- AIM OF THE TASK -
Working through the data below, reproduce word for word the line with "26: (879, 523, 1.31)" and every line after it, both ends included, and omit the pictures.
----
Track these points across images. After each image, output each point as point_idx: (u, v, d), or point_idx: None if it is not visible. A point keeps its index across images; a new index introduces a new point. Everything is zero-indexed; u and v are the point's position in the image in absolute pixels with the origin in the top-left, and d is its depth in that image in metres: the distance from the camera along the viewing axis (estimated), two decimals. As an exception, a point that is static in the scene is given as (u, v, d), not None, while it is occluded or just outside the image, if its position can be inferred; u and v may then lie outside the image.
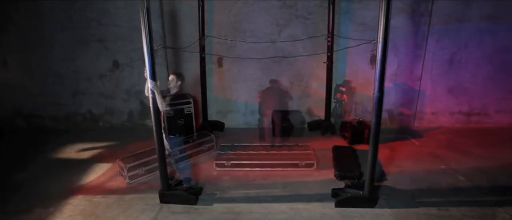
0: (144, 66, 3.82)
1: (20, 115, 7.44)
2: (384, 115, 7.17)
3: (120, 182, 4.90)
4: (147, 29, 3.69)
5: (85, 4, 6.61)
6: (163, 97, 4.03)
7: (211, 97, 7.07)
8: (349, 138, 6.20)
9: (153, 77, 3.83)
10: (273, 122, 6.40)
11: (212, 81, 7.03)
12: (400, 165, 5.32)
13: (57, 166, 5.50)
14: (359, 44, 4.69)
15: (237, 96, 7.15)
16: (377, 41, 3.67)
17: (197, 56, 6.74)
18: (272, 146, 5.93)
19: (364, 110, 7.13)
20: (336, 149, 5.65)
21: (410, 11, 6.44)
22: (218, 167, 5.24)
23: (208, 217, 4.03)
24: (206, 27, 6.53)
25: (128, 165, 4.85)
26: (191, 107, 6.26)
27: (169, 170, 4.40)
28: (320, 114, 7.10)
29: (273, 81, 6.72)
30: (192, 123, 6.25)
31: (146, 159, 5.08)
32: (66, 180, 4.97)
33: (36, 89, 7.21)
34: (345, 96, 6.84)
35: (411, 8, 6.41)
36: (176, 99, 4.56)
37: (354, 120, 6.41)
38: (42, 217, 4.07)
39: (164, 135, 4.21)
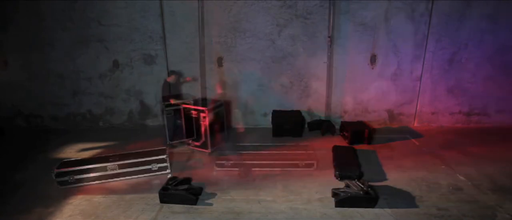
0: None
1: (20, 115, 7.44)
2: (384, 115, 7.17)
3: (120, 182, 4.91)
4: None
5: (85, 4, 6.61)
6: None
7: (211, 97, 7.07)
8: (349, 138, 6.20)
9: None
10: None
11: (212, 81, 7.03)
12: (400, 165, 5.32)
13: (57, 166, 5.50)
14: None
15: (237, 96, 7.14)
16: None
17: (197, 56, 6.75)
18: None
19: (364, 110, 7.13)
20: (336, 149, 5.65)
21: (410, 11, 6.43)
22: (218, 167, 5.24)
23: (208, 217, 4.03)
24: (205, 27, 6.53)
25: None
26: (191, 107, 6.26)
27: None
28: (320, 114, 7.11)
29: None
30: (192, 123, 6.24)
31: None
32: (66, 180, 4.97)
33: (36, 89, 7.21)
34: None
35: (411, 8, 6.41)
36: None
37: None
38: (42, 217, 4.07)
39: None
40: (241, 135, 6.76)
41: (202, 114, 5.73)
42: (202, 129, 5.81)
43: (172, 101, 5.87)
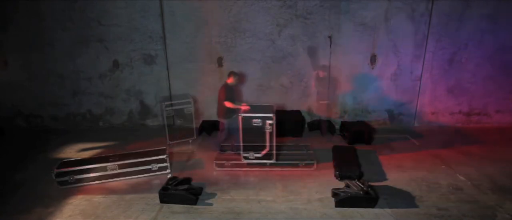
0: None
1: (20, 115, 7.44)
2: (384, 115, 7.17)
3: (120, 181, 4.91)
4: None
5: (85, 4, 6.61)
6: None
7: (211, 97, 7.05)
8: (349, 138, 6.20)
9: None
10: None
11: (212, 81, 7.02)
12: (400, 165, 5.32)
13: (57, 166, 5.50)
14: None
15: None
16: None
17: (197, 56, 6.74)
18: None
19: (364, 110, 7.13)
20: (336, 149, 5.65)
21: (410, 11, 6.43)
22: (218, 167, 5.24)
23: (208, 217, 4.04)
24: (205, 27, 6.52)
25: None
26: (191, 107, 6.27)
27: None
28: (320, 114, 7.11)
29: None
30: (192, 123, 6.26)
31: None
32: (66, 180, 4.97)
33: (36, 89, 7.21)
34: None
35: (411, 8, 6.41)
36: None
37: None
38: (42, 217, 4.07)
39: None
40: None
41: (268, 122, 5.17)
42: (267, 138, 5.22)
43: (242, 108, 5.33)
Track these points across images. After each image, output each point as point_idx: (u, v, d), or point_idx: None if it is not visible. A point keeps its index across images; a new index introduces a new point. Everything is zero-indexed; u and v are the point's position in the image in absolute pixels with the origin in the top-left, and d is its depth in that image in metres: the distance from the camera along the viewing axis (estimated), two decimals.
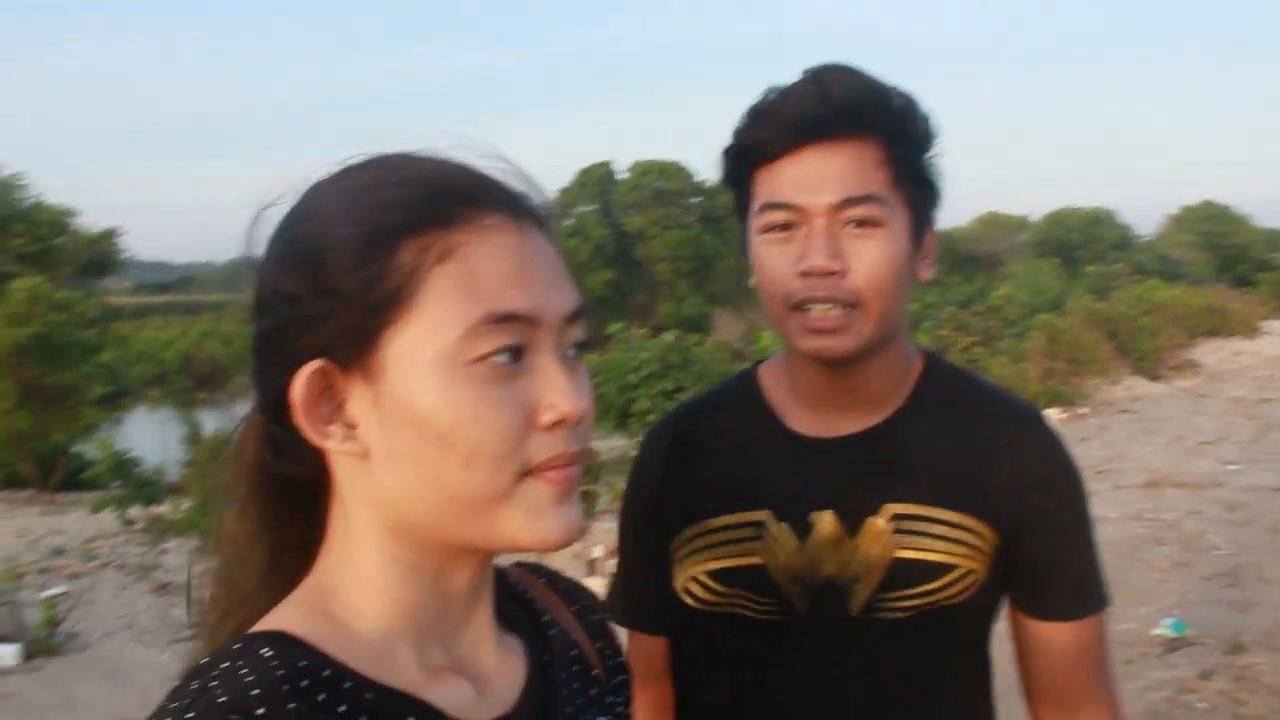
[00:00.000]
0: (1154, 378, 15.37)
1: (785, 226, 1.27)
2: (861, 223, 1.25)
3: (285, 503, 0.85)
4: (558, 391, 0.77)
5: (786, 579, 1.32)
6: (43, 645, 6.84)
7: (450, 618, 0.83)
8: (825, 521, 1.32)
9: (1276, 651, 5.21)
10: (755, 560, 1.33)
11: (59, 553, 10.43)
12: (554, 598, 0.99)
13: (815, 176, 1.25)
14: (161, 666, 6.53)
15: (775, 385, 1.41)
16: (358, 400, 0.78)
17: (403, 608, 0.81)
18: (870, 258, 1.24)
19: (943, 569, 1.30)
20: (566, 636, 0.95)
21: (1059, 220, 47.57)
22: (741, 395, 1.44)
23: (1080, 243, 44.47)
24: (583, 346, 0.83)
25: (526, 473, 0.77)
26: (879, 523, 1.31)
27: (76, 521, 12.54)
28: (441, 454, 0.75)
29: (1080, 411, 13.06)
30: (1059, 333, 15.05)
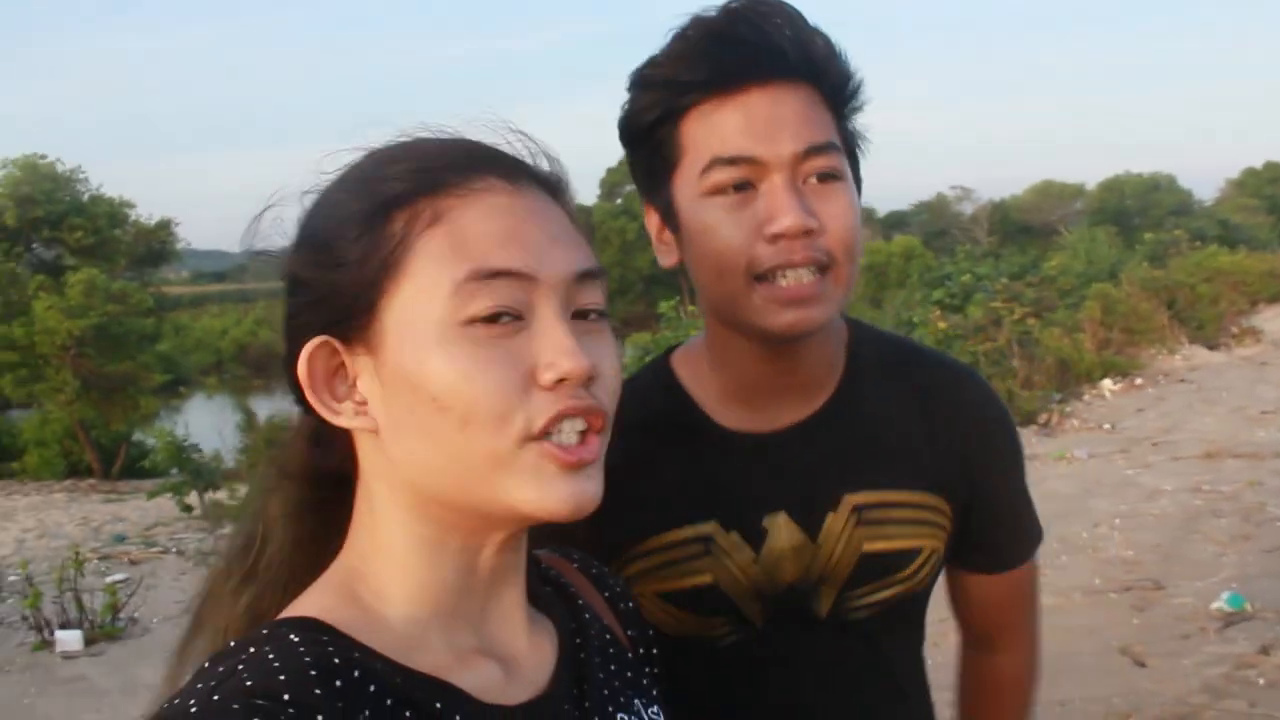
----
- COMPLETED TASK -
26: (879, 523, 1.31)
27: (76, 521, 12.54)
28: (441, 454, 0.75)
29: (1080, 411, 13.06)
30: (1059, 333, 15.05)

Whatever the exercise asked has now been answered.